Re: DBpedia hosting burden from Dan Brickley on 2010-04-15 (public-lod@w3.org from April 2010)

From: Dan Brickley <danbri@danbri.org>
Date: Thu, 15 Apr 2010 22:34:55 +0200
To: Kingsley Idehen <kidehen@openlinksw.com>
Cc: Ian Davis <lists@iandavis.com>, public-lod <public-lod@w3.org>, dbpedia-discussion <dbpedia-discussion@lists.sourceforge.net>
Message-ID: <o2neb19f3361004151334sf965edf0y8e4db2dab36c525a@mail.gmail.com>

On Thu, Apr 15, 2010 at 9:57 PM, Kingsley Idehen <kidehen@openlinksw.com> wrote:
> Ian Davis wrote:
>
> When you use the term: SPARQL Mirror (note: Leigh's comments yesterday re.
> not orienting towards this), you open up a different set of issues. I don't
> want to revisit SPARQL and SPARQL extensions debate etc.. Esp. as Virtuoso's
> SPARQL extensions are integral part of what makes the DBpedia SPARQL
> endpoint viable, amongst other things.

Having the same dataset available via different implementations of
SPARQL can only be healthy. If certain extensions are necessary, this
will only highlight their importance. If there are public services
offering SPARQL-based access to the DBpedia datasets (or subsets) out
there on the Web, it would be rather useful if we could have them
linked from a single easy to find page, along with information about
any restrictions, quirks, subsetting, or value-adding features special
to that service. I suggest using a section in
http://en.wikipedia.org/wiki/DBpedia for this, unless someone cares to
handle that on dbpedia.org.

> The burden issue is basically veering away from the key points, which are:
>
> 1. Use the DBpedia instance properly
> 2. When the instance enforces restrictions, understand that this is a
> Virtuoso *feature* not a bug or server shortcoming.

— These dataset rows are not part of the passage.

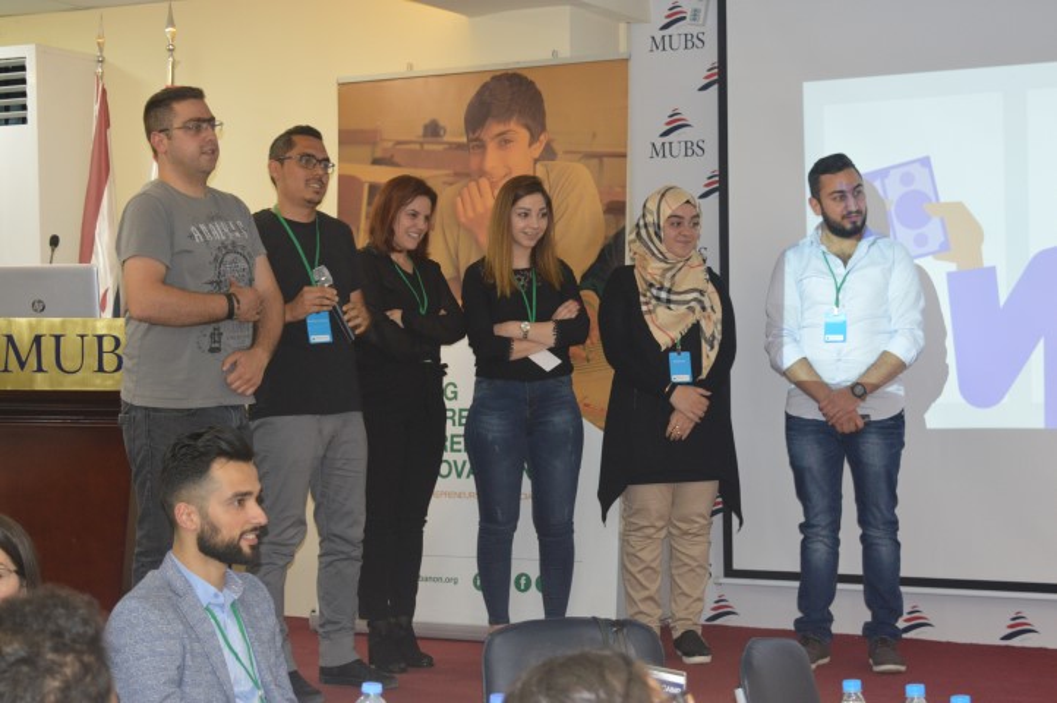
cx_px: 528
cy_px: 352
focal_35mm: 69
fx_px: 2024
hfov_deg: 29.3
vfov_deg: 19.7
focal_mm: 46
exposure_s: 1/60
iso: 1250
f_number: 5
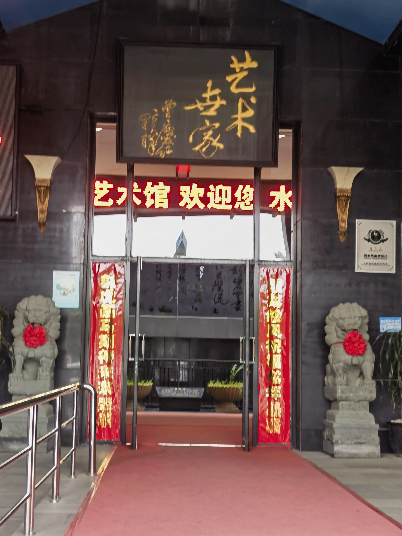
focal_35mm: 60
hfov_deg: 24.4
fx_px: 929
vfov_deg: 32.2
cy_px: 268
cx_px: 201
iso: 50
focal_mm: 6.67
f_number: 1.9
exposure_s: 1/109
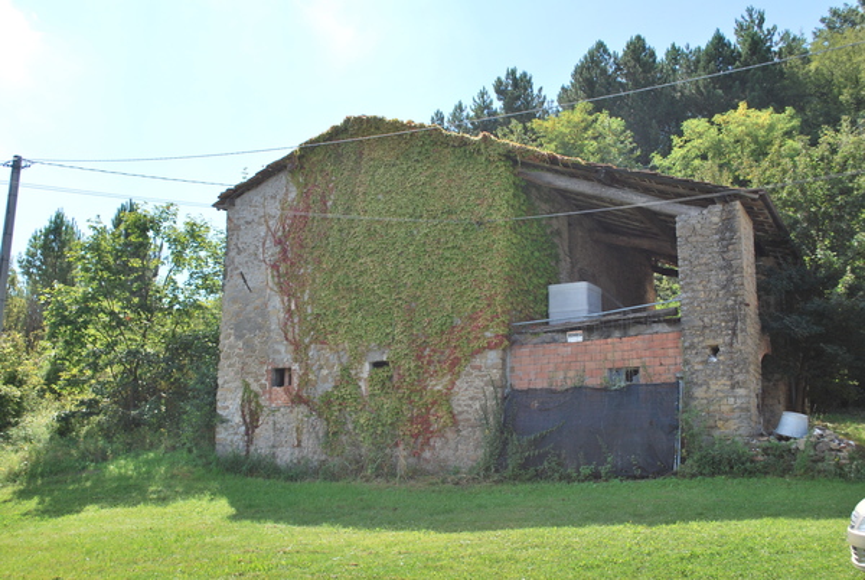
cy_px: 290
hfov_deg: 49.5
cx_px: 432
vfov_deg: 34.3
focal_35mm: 39
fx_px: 938
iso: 100
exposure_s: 1/200
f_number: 7.1
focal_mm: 26
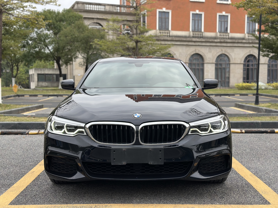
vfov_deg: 30.3
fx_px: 385
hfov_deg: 39.7
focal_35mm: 48
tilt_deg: -3.4
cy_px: 104
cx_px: 139
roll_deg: -0.3
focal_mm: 6.86
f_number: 1.78
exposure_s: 1/1272
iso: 80
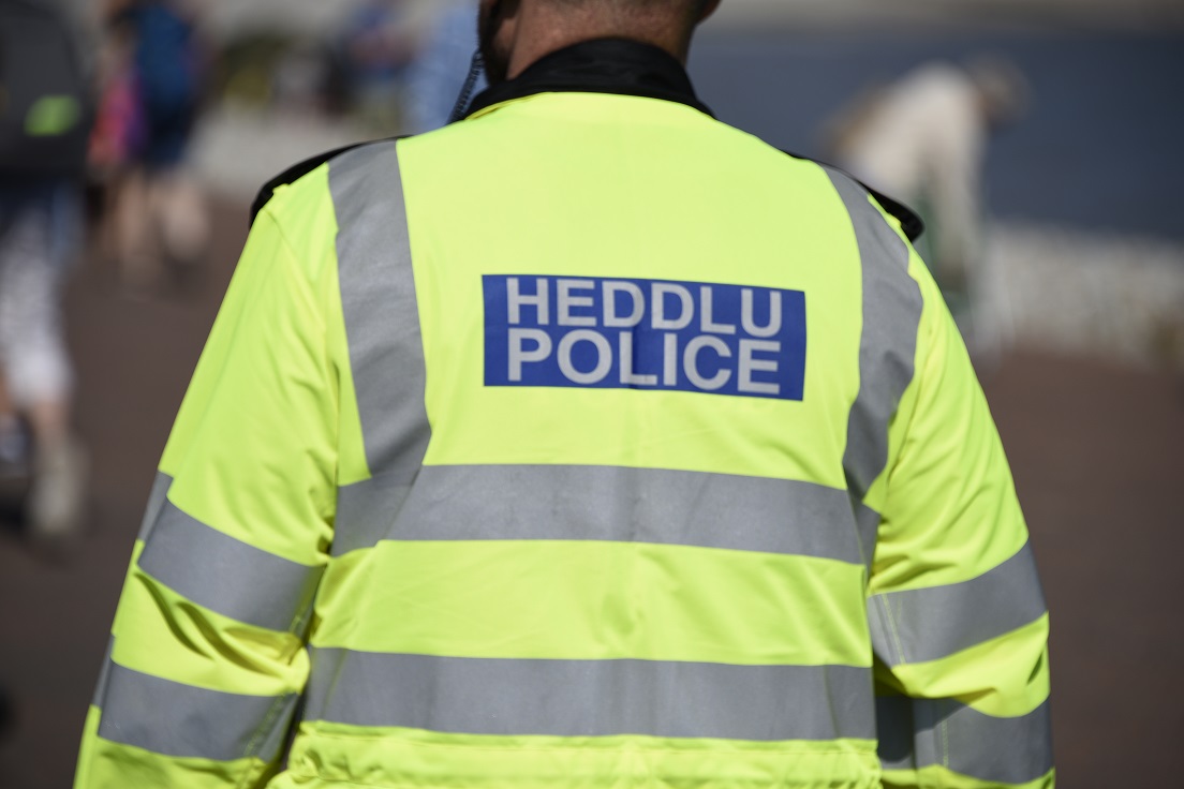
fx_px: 9866
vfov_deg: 4.6
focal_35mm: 300
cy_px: 394
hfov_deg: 6.9
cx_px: 592
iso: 64
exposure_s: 1/500
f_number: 5.6
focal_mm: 300
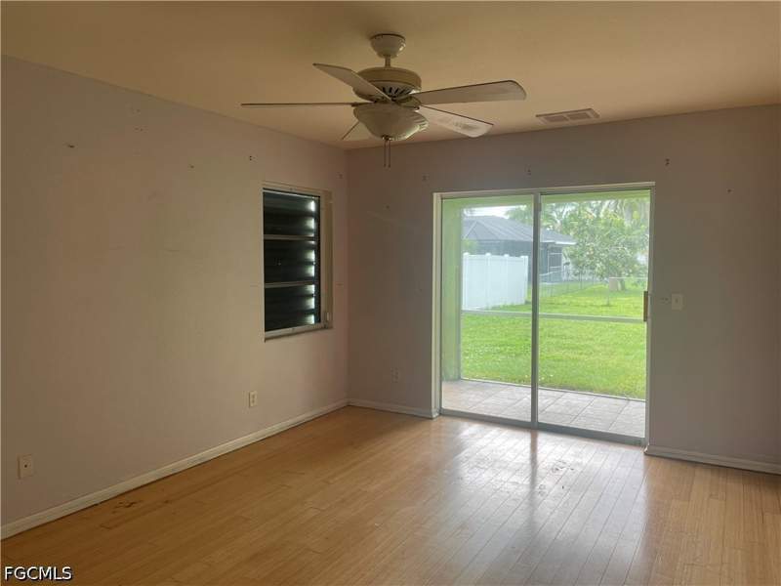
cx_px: 390
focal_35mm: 26
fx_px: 587
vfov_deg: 53.1
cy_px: 293
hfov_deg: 67.3
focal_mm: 4.2
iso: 40
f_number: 1.6
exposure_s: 1/121
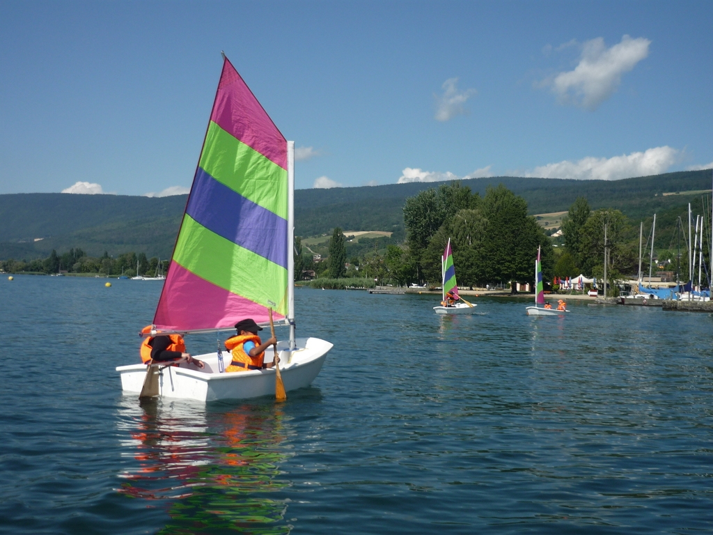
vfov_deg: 32.9
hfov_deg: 42.9
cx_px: 356
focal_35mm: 44
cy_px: 268
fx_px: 906
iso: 100
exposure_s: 1/200
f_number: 9
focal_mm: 7.2
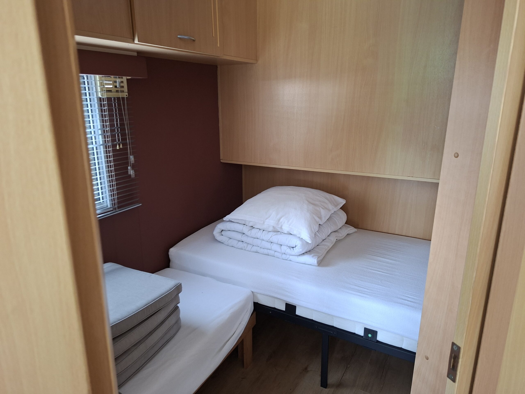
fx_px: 349
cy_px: 197
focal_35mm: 23
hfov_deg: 73.9
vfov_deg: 58.9
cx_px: 262
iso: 320
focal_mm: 5.54
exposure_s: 1/50
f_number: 1.8
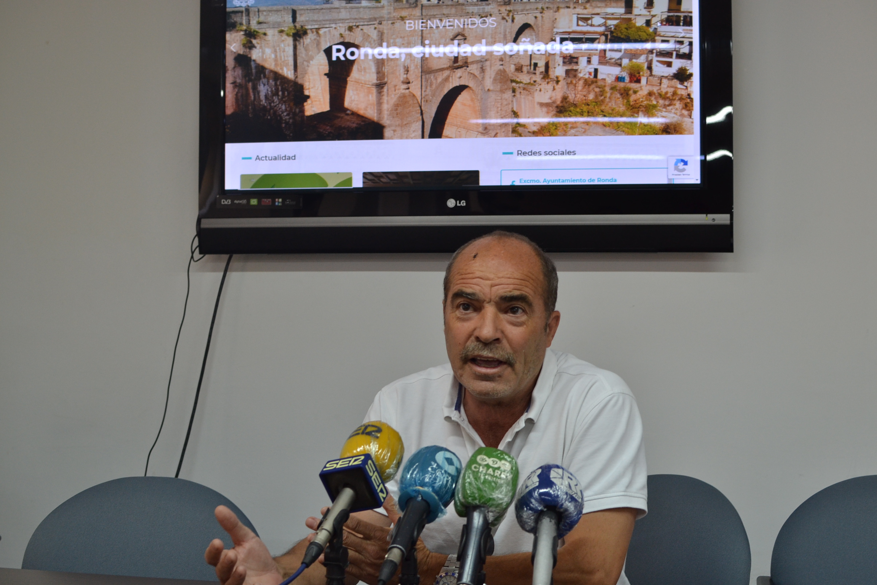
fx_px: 1279
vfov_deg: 25.8
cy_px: 292
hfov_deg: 37.9
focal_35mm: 52
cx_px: 438
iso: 400
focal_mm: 35
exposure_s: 1/60
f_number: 4
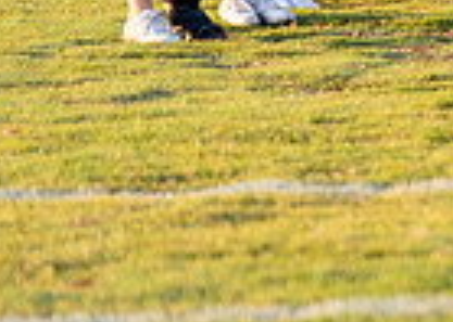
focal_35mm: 316
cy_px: -163
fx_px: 4062
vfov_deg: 4.5
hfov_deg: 6.2
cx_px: 898
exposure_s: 1/1250
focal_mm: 70
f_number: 2.8
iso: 400
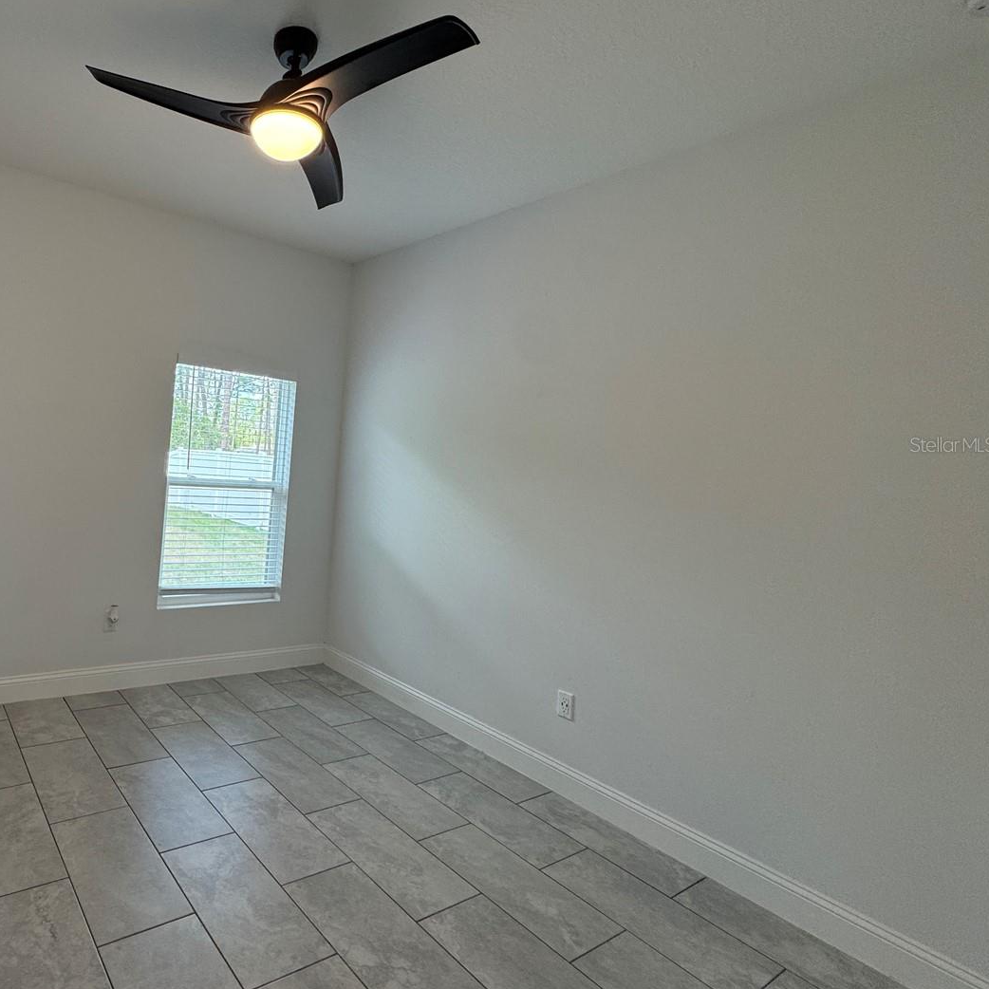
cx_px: 240
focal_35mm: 19
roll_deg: -4.4
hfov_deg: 72.0
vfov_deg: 77.5
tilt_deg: -0.1
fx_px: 614
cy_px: 444
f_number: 2.2
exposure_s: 1/120
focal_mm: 2.22
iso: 100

Yes, the showcase implementation needs to be used properly if it is
going to survive the increasing attention developer LOD is getting. It
is perfectly reasonable of you to make clear when there are limits
they are for everyone's benefit.

> Beyond the dbpedia.org instance, there are other locations for:
>
> 1. Data Sets
> 2. SPARQL endpoints (like yours and a few others, where functionality
> mirroring isn't an expectation).

Is there a list somewhere of related SPARQL endpoints? (also other
Wikipedia-derrived datasets in RDF)

> Descriptor Resource vhandling ia mirrors, BitTorrents, Reverse Proxies,
> Cache directives, and some 303 heuristics etc.. Are the real issues of
> interest.

(am chatting with Daniel Koller in Skype now re the BitTorrent experiments...)

> Note: I can send wild SPARQL CONSTRUCTs, DESCRIBES, and HTTP GETs for
> Resource Descriptors to a zillion mirrors (maybe next year's April Fool's
> joke re. beauty of Linked Data crawling) and it will only make broaden the
> scope of my dysfunctional behavior. The behavior itself has to be handled
> (one or a zillion mirrors).

Sure. But on balance, more mirrors rather than fewer should benefit
everyone, particularly if 'good behaviour' is documented and
enforced...

> Anyway, we will publish our guide for working with DBpedia very soon. I
> believe this will add immense clarity to this matter.

Great!

cheers,

Dan

Received on Thursday, 15 April 2010 20:35:30 UTC